Polycystic Ovary Syndrome (PCOS) is the most common fertility disorder in reproductive-aged women. Women with PCOS have elevated gonadotropin luteinizing hormone (LH), androgens, glucose, free fatty acids (FFAs), and inflammatory cytokines. Concomitant increases in LH and testosterone in both women with PCOS and mouse models of PCOS counter the well-established paradigm that testosterone suppresses the neuroendocrine axis. Mechanisms behind this paradox are largely unexplored. LH translation and secretion are innately energy- dependent processes. Therefore, gonadotrope cellular metabolism may explain the counterintuitive relationship between androgens (anabolic steroids) and LH in PCOS. The overall goal of this proposal is to investigate the impact of gonadotrope glucose metabolism on LH secretion and fertility in both normal and PCOS-like conditions. The overarching hypothesis of this proposal is cellular metabolism in gonadotropes regulates LH synthesis; and factors associated with PCOS, including glucose, androgens, and inflammatory cytokines, perturb gonadotrope energy balance and therefore LH secretion.
In Aim 1, we will define the metabolic program required for normal gonadotrope function. We hypothesize that gonadotropes utilize glucose to support LH production and secretion. We will test the impact of glucose deprivation on GnRH challenge in vitro and in vivo. In vitro, we will perform comprehensive analysis of gonadotrope glycolysis and oxidative phosphorylation as they relate to nutrient availability and LH secretion. In vivo, we will test the effects of gonadotrope specific glucose transporter 1 (GLUT1) knock out on female fertility.
In Aim 2, we will decipher how androgens increase gonadotrope glucose metabolism. We hypothesize that androgens increase gonadotrope utilization of glucose to drive LH secretion by translational regulation of GLUT1. We will assess the impact of androgen on glucose uptake after silencing GLUT1 in cell lines and use gonadotrope specific GLUT1 or androgen receptor KO mice to determine the role of gonadotrope GLUT1 in PCOS.

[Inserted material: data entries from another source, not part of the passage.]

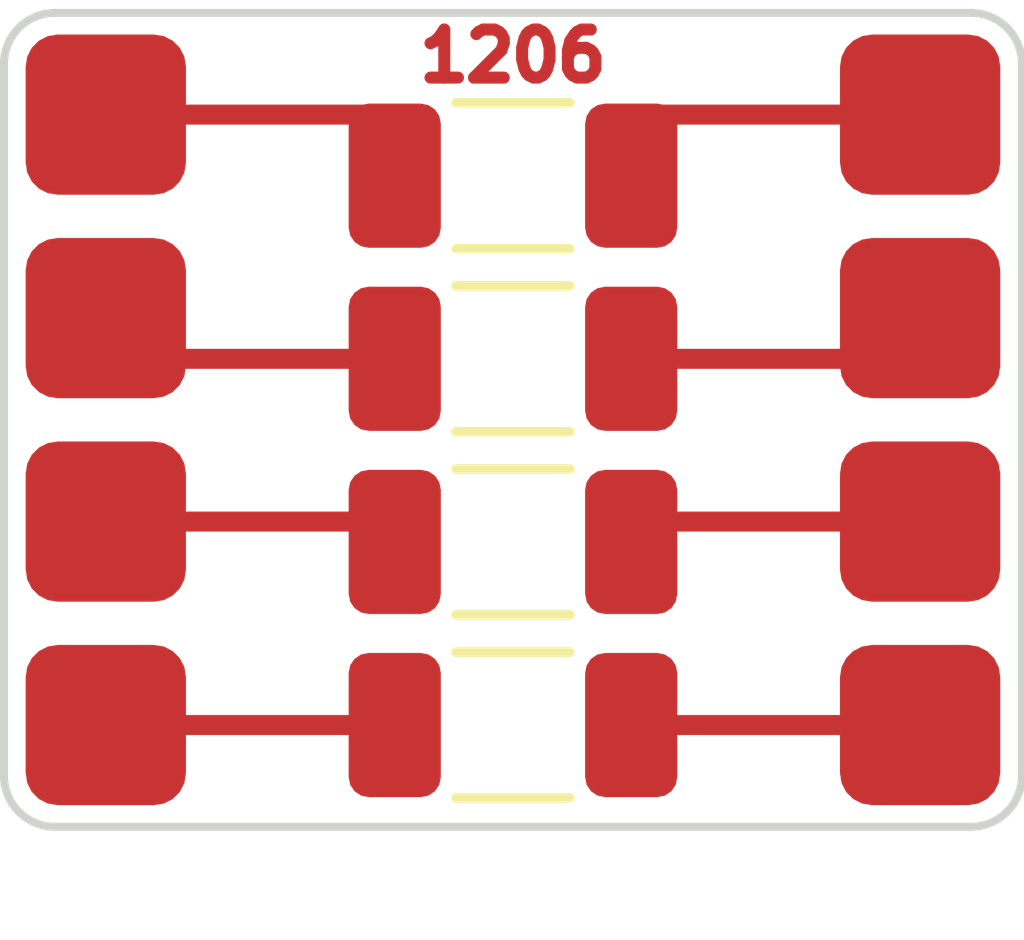
<source format=kicad_pcb>
(kicad_pcb (version 20221018) (generator pcbnew)

  (general
    (thickness 1.6)
  )

  (paper "A4")
  (layers
    (0 "F.Cu" signal)
    (31 "B.Cu" signal)
    (32 "B.Adhes" user "B.Adhesive")
    (33 "F.Adhes" user "F.Adhesive")
    (34 "B.Paste" user)
    (35 "F.Paste" user)
    (36 "B.SilkS" user "B.Silkscreen")
    (37 "F.SilkS" user "F.Silkscreen")
    (38 "B.Mask" user)
    (39 "F.Mask" user)
    (40 "Dwgs.User" user "User.Drawings")
    (41 "Cmts.User" user "User.Comments")
    (42 "Eco1.User" user "User.Eco1")
    (43 "Eco2.User" user "User.Eco2")
    (44 "Edge.Cuts" user)
    (45 "Margin" user)
    (46 "B.CrtYd" user "B.Courtyard")
    (47 "F.CrtYd" user "F.Courtyard")
    (48 "B.Fab" user)
    (49 "F.Fab" user)
    (50 "User.1" user)
    (51 "User.2" user)
    (52 "User.3" user)
    (53 "User.4" user)
    (54 "User.5" user)
    (55 "User.6" user)
    (56 "User.7" user)
    (57 "User.8" user)
    (58 "User.9" user)
  )

  (setup
    (pad_to_mask_clearance 0)
    (pcbplotparams
      (layerselection 0x00010fc_ffffffff)
      (plot_on_all_layers_selection 0x0000000_00000000)
      (disableapertmacros false)
      (usegerberextensions false)
      (usegerberattributes true)
      (usegerberadvancedattributes true)
      (creategerberjobfile true)
      (dashed_line_dash_ratio 12.000000)
      (dashed_line_gap_ratio 3.000000)
      (svgprecision 4)
      (plotframeref false)
      (viasonmask false)
      (mode 1)
      (useauxorigin false)
      (hpglpennumber 1)
      (hpglpenspeed 20)
      (hpglpendiameter 15.000000)
      (dxfpolygonmode true)
      (dxfimperialunits true)
      (dxfusepcbnewfont true)
      (psnegative false)
      (psa4output false)
      (plotreference true)
      (plotvalue true)
      (plotinvisibletext false)
      (sketchpadsonfab false)
      (subtractmaskfromsilk false)
      (outputformat 1)
      (mirror false)
      (drillshape 1)
      (scaleselection 1)
      (outputdirectory "")
    )
  )

  (net 0 "")
  (net 1 "Net-(J1-Pin_1)")
  (net 2 "Net-(J2-Pin_1)")
  (net 3 "Net-(J7-Pin_1)")
  (net 4 "Net-(J3-Pin_1)")
  (net 5 "Net-(J8-Pin_1)")
  (net 6 "Net-(J4-Pin_1)")
  (net 7 "Net-(J5-Pin_1)")
  (net 8 "Net-(J6-Pin_1)")

  (footprint "CustSymbols:ManhattanPad" (layer "F.Cu") (at 152.4 99.06))

  (footprint "CustSymbols:ManhattanPad" (layer "F.Cu") (at 162.56 99.06))

  (footprint "CustSymbols:ManhattanPad" (layer "F.Cu") (at 162.56 96.52))

  (footprint "Capacitor_SMD:C_1206_3216Metric" (layer "F.Cu") (at 157.48 101.6))

  (footprint "CustSymbols:ManhattanPad" (layer "F.Cu") (at 162.56 93.98))

  (footprint "CustSymbols:ManhattanPad" (layer "F.Cu") (at 152.4 96.52))

  (footprint "CustSymbols:ManhattanPad" (layer "F.Cu") (at 152.4 93.98))

  (footprint "Capacitor_SMD:C_1206_3216Metric" (layer "F.Cu") (at 157.48 99.314))

  (footprint "Capacitor_SMD:C_1206_3216Metric" (layer "F.Cu") (at 157.48 94.742))

  (footprint "CustSymbols:ManhattanPad" (layer "F.Cu") (at 152.4 101.6))

  (footprint "CustSymbols:ManhattanPad" (layer "F.Cu") (at 162.56 101.6))

  (footprint "Capacitor_SMD:C_1206_3216Metric" (layer "F.Cu") (at 157.48 97.028))

  (gr_line (start 151.13 93.345) (end 151.13 102.235)
    (stroke (width 0.1) (type default)) (layer "Edge.Cuts") (tstamp 15100db9-ae17-401b-8cc2-fbe510bca969))
  (gr_line (start 151.765 102.87) (end 163.195 102.87)
    (stroke (width 0.1) (type default)) (layer "Edge.Cuts") (tstamp 1f67c4e1-c936-4a29-ae89-7dadacea48cf))
  (gr_line (start 163.195 92.71) (end 151.765 92.71)
    (stroke (width 0.1) (type default)) (layer "Edge.Cuts") (tstamp 3a7292f1-3267-411a-989d-7fae09433918))
  (gr_arc (start 151.765 102.87) (mid 151.315988 102.684012) (end 151.13 102.235)
    (stroke (width 0.1) (type default)) (layer "Edge.Cuts") (tstamp 64327d72-bc3a-439d-9d8b-b7f9c685c895))
  (gr_arc (start 163.83 102.235) (mid 163.644013 102.684012) (end 163.195 102.87)
    (stroke (width 0.1) (type default)) (layer "Edge.Cuts") (tstamp 9e85075a-dccc-48cc-aa83-0c72d7ab039c))
  (gr_line (start 163.83 102.235) (end 163.83 93.345)
    (stroke (width 0.1) (type default)) (layer "Edge.Cuts") (tstamp dba0e61b-b600-4380-b53e-9ef98d232c23))
  (gr_arc (start 151.13 93.345) (mid 151.315988 92.895988) (end 151.765 92.71)
    (stroke (width 0.1) (type default)) (layer "Edge.Cuts") (tstamp f2ea3202-b97d-4651-9cf8-a628c551db9c))
  (gr_arc (start 163.195 92.71) (mid 163.644012 92.895988) (end 163.83 93.345)
    (stroke (width 0.1) (type default)) (layer "Edge.Cuts") (tstamp fdbce5ad-e2df-4170-a174-dbade46e3c07))
  (gr_text "1206" (at 157.48 93.599) (layer "F.Cu") (tstamp 52db4b07-88eb-4790-ae94-9c6b294250f8)
    (effects (font (size 0.6 0.6) (thickness 0.15) bold) (justify bottom))
  )
  (gr_text "1206" (at 157.48 93.599) (layer "F.Mask") (tstamp a5349c53-1723-465d-a2ba-43b669a33f8e)
    (effects (font (size 0.6 0.6) (thickness 0.15) bold) (justify bottom))
  )

  (segment (start 156.005 93.98) (end 156.005 94.742) (width 0.25) (layer "F.Cu") (net 1) (tstamp ac03e666-58b8-4949-ae44-f692b35252a7))
  (segment (start 152.4 93.98) (end 156.005 93.98) (width 0.25) (layer "F.Cu") (net 1) (tstamp c6bed6f5-0d8e-4563-8f44-7fadb5b53c22))
  (segment (start 158.955 94.742) (end 158.955 94.029) (width 0.25) (layer "F.Cu") (net 2) (tstamp 0a14ded1-94f7-469e-93ec-e0a34f0ff3e7))
  (segment (start 158.955 94.029) (end 159.004 93.98) (width 0.25) (layer "F.Cu") (net 2) (tstamp 3f19907e-e7cb-4df0-8bee-50c7632c6319))
  (segment (start 159.004 93.98) (end 162.56 93.98) (width 0.25) (layer "F.Cu") (net 2) (tstamp 6864b50a-0449-4a88-8be5-30fbc1087d0d))
  (segment (start 156.005 97.028) (end 152.908 97.028) (width 0.25) (layer "F.Cu") (net 3) (tstamp 5f448bfa-b524-4406-8e2f-020e18d9c502))
  (segment (start 152.908 97.028) (end 152.4 96.52) (width 0.25) (layer "F.Cu") (net 3) (tstamp 8ed2cbc3-712e-4759-8362-41e5a0e264e4))
  (segment (start 156.005 101.6) (end 152.4 101.6) (width 0.25) (layer "F.Cu") (net 4) (tstamp 5c835b18-6567-4f16-afcf-d2c2a3b5906f))
  (segment (start 162.052 97.028) (end 162.56 96.52) (width 0.25) (layer "F.Cu") (net 5) (tstamp 3f86b260-6937-4b1d-9b5e-678fc5d9c3ff))
  (segment (start 158.955 97.028) (end 162.052 97.028) (width 0.25) (layer "F.Cu") (net 5) (tstamp 6dd207a4-d790-4102-91f8-3a4bf2768820))
  (segment (start 162.56 101.6) (end 158.955 101.6) (width 0.25) (layer "F.Cu") (net 6) (tstamp 532cd645-5cdc-47e7-87b8-1123045c0dba))
  (segment (start 155.751 99.06) (end 156.005 99.314) (width 0.25) (layer "F.Cu") (net 7) (tstamp 09eef5a5-7e62-41c5-9590-fdf99a5fb1c5))
  (segment (start 152.908 98.552) (end 152.4 99.06) (width 0.25) (layer "F.Cu") (net 7) (tstamp 0ec8c086-39c2-47af-866b-03ae18cce6a6))
  (segment (start 152.4 99.06) (end 155.751 99.06) (width 0.25) (layer "F.Cu") (net 7) (tstamp a5c684e7-c7a7-45ab-b50f-47587254208d))
  (segment (start 159.209 99.06) (end 158.955 99.314) (width 0.25) (layer "F.Cu") (net 8) (tstamp 5d3dab8f-5b82-44ce-b76b-74a314f3882b))
  (segment (start 162.052 98.552) (end 162.56 99.06) (width 0.25) (layer "F.Cu") (net 8) (tstamp 84c2d4bb-72d7-4d54-9c03-c010e1d50bee))
  (segment (start 162.56 99.06) (end 159.209 99.06) (width 0.25) (layer "F.Cu") (net 8) (tstamp fad6f1a5-c8cb-4aaa-b69a-25b24dce6ee4))

)

</source>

In Aim 3, we will elucidate the contribution of PCOS-induced inflammation to gonadotrope metabolism and function. We hypothesize that chronic inflammation directly modulates gonadotrope LH secretion and contributes to reproductive dysfunction in PCOS. Using complex bioinformatic approaches, we will identify the immunophenotype specific to PCOS and assess the contribution of immune cells to PCOS etiology using immune deficient transgenic mouse models. Together, these Aims will 1) outline a role for gonadotrope energy balance in PCOS, 2) explain how androgens increase LH, and 3) identify specific inflammatory pathways as potential therapeutic targets in PCOS. In the K99 mentored phase, Dr. Nicholas will be trained in reproductive physiology and a PCOS mouse model that was established by her mentors. These new skills will be combined with her previous expertise in immunology to launch a successful career dissecting the role of inflammation in reproductive and metabolic disease.

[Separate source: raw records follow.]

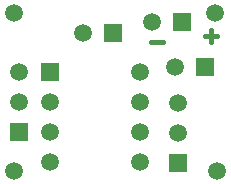
<source format=gtl>
%FSDAX24Y24*%
%MOMM*%
%SFA1B1*%

%IPPOS*%
%ADD10C,0.399999*%
%ADD11R,1.499997X1.499997*%
%ADD12C,1.499997*%
%ADD13R,1.499997X1.499997*%
%ADD14C,1.519997*%
%LNpwmdriver-1*%
%LPD*%
G54D10*
X446999Y1231900D02*
X457200D01*
X452099Y1236999D02*
Y1226799D01*
X401299D02*
X411499D01*
G54D11*
X446999Y1205199D03*
X427999Y1243299D03*
X316199Y1201399D03*
G54D12*
X421599Y1205199D03*
X344199Y1234399D03*
X402599Y1243299D03*
X392399Y1125199D03*
Y1150599D03*
Y1175999D03*
Y1201399D03*
X316199Y1125199D03*
Y1150599D03*
Y1175999D03*
X289599D03*
Y1201399D03*
X424199Y1174699D03*
Y1149299D03*
G54D13*
X369599Y1234399D03*
X289599Y1150599D03*
X424199Y1123899D03*
G54D14*
X455899Y1250999D03*
X457200Y1117600D03*
X285799D03*
Y1250999D03*
M02*
</source>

Women with polycystic ovary syndrome (PCOS) have pathologically elevated luteinizing hormone despite having high levels of testosterone, a known inhibitor of luteinizing hormone secretion. This proposal will address this incongruity by evaluating cellular metabolism and inflammation as potential mechanisms by which elevated androgens and luteinizing hormone coexist. By explaining this long-standing paradox, this work will identify alternative therapeutic targets, such as inflammation, for the improvement of fertility and metabolic comorbidities in PCOS.